TEXT SEGMENT:
※ ※ ※
Throughout this chapter McLaren sets up more straw men and argues that those who hold to traditional eschatologies are lazy, apathetic, and refuse to save the planet, end poverty, and fight for injustice. In response I would say that he knows nothing of the many charities and efforts that Christians participate in (the SBC is almost always the first to arrive after disaster strikes. Katrina is a good example of this). Though many may fall guilty of this, it simply isn't true. Almost every church is involved in some (if not multiple) ministries domestic and foreign to help the poor and the needy.
But there is another point that needs to be made here. The Bible, in specifically the New Testament, speaks of eschatology, not in an academic, dry sense, but in a pastoral, vibrant sense. When Paul (and Jesus in John 14) describes the end times (is this the dispensationalists coming out in me?) he does so to offer hope. The churches are being rounded up, put into jail, and killed. What they need is hope. What Paul offers them is the hope found in the bodily return of Christ.* When Christ returns, he is bring an end to persecution and peace. No more violence, no more filth, no more fear. When Christ returns, it will all end.
Another passage is 2 Peter 3. There Peter warns the readers not to give up hope in the 2nd coming. Just because Christ hasn't returned yet doesn't mean He won't return at all. He then goes on to describe the end of the world (boy do I sound Platonic) asking Christians to reflect on what this means to them. If Christs return is imminent, then how should we be living today? The point is for Christians to lot be apathetic, but to be vibrant.
Here is where McLaren and the New Testament differ. What Peter wants the Christians to do in light of Christs imminent return is to live in godliness and to preach the gospel. But McLaren thinks we ought to do since Christ isn't returning bodily is to work for the social gospel in hopes of a Utopia. One offers hope (because we are certain that Christ is coming, so let's get to work) and the other offers exhaustion (though we work and work and work and work, the world is still corrupt and at war, the poor continue to suffer, injustice continues to exist, and global warming remains a threat). McLaren doesn't offer hope, he offers exhaustion.
Finally, I am confused as to what he understands judgment day to be. He seems to try to get around it all. By undermining the "violent" God in the Bible**, McLaren sounds more like a universalists than anything, but then again, I don't know if he believes in an afterlife. I mean if we are to bring heaven down to earth, what's the point of an afterlife? Certainly he rejects hell (which all universalists do), but what about heaven or life after death?
※ ※ ※
GIVEN RECORDS:

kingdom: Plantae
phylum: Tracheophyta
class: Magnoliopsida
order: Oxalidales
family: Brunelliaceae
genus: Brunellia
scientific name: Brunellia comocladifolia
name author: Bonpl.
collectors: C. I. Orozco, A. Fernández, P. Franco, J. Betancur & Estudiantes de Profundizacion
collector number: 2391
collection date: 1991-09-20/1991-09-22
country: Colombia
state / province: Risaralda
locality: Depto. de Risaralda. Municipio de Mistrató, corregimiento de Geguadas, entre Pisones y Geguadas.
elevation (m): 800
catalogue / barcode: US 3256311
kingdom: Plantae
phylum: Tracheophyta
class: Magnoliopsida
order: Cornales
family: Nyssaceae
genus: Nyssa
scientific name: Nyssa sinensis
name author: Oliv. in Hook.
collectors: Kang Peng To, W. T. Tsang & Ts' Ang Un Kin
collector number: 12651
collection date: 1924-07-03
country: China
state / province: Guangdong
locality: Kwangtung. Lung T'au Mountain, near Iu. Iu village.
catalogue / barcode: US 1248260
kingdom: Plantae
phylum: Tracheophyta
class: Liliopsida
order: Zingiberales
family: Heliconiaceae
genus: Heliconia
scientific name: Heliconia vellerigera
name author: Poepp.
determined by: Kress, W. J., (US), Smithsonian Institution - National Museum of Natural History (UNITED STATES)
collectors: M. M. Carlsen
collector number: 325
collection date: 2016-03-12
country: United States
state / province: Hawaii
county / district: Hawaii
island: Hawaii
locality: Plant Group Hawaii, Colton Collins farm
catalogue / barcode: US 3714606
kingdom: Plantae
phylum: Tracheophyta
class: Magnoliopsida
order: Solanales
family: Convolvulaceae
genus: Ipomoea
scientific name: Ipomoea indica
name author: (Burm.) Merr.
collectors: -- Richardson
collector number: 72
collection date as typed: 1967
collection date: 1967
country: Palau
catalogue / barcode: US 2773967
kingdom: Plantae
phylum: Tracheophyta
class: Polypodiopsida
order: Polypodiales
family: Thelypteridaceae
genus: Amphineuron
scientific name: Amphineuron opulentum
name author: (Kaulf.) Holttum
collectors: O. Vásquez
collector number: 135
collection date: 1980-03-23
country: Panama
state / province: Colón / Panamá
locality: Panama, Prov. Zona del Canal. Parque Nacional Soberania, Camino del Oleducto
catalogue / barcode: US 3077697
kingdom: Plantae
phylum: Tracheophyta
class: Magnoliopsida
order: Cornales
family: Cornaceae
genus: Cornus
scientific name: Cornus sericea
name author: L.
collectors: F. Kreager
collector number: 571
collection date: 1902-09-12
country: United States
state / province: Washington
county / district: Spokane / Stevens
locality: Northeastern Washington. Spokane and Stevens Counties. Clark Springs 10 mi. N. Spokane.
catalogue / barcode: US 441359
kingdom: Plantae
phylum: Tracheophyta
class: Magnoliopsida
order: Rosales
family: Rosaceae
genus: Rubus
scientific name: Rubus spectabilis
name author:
※ ※ ※
ACTIONS TO TAKE:
1) According to the critique of McLaren, what does McLaren offer in place of hope?
2) In the records, convert the part that opens with the line containing "collector number: 12651" and closes with the line containing "genus: Amphineuron" into a numbered list, leaving out any blank lines.
The text and the records are unrelated to each other.

EXPECTED RESPONSES:
1) He offers exhaustion.

2)
1. collector number: 12651
2. collection date: 1924-07-03
3. country: China
4. state / province: Guangdong
5. locality: Kwangtung. Lung T'au Mountain, near Iu. Iu village.
6. catalogue / barcode: US 1248260
7. kingdom: Plantae
8. phylum: Tracheophyta
9. class: Liliopsida
10. order: Zingiberales
11. family: Heliconiaceae
12. genus: Heliconia
13. scientific name: Heliconia vellerigera
14. name author: Poepp.
15. determined by: Kress, W. J., (US), Smithsonian Institution - National Museum of Natural History (UNITED STATES)
16. collectors: M. M. Carlsen
17. collector number: 325
18. collection date: 2016-03-12
19. country: United States
20. state / province: Hawaii
21. county / district: Hawaii
22. island: Hawaii
23. locality: Plant Group Hawaii, Colton Collins farm
24. catalogue / barcode: US 3714606
25. kingdom: Plantae
26. phylum: Tracheophyta
27. class: Magnoliopsida
28. order: Solanales
29. family: Convolvulaceae
30. genus: Ipomoea
31. scientific name: Ipomoea indica
32. name author: (Burm.) Merr.
33. collectors: -- Richardson
34. collector number: 72
35. collection date as typed: 1967
36. collection date: 1967
37. country: Palau
38. catalogue / barcode: US 2773967
39. kingdom: Plantae
40. phylum: Tracheophyta
41. class: Polypodiopsida
42. order: Polypodiales
43. family: Thelypteridaceae
44. genus: Amphineuron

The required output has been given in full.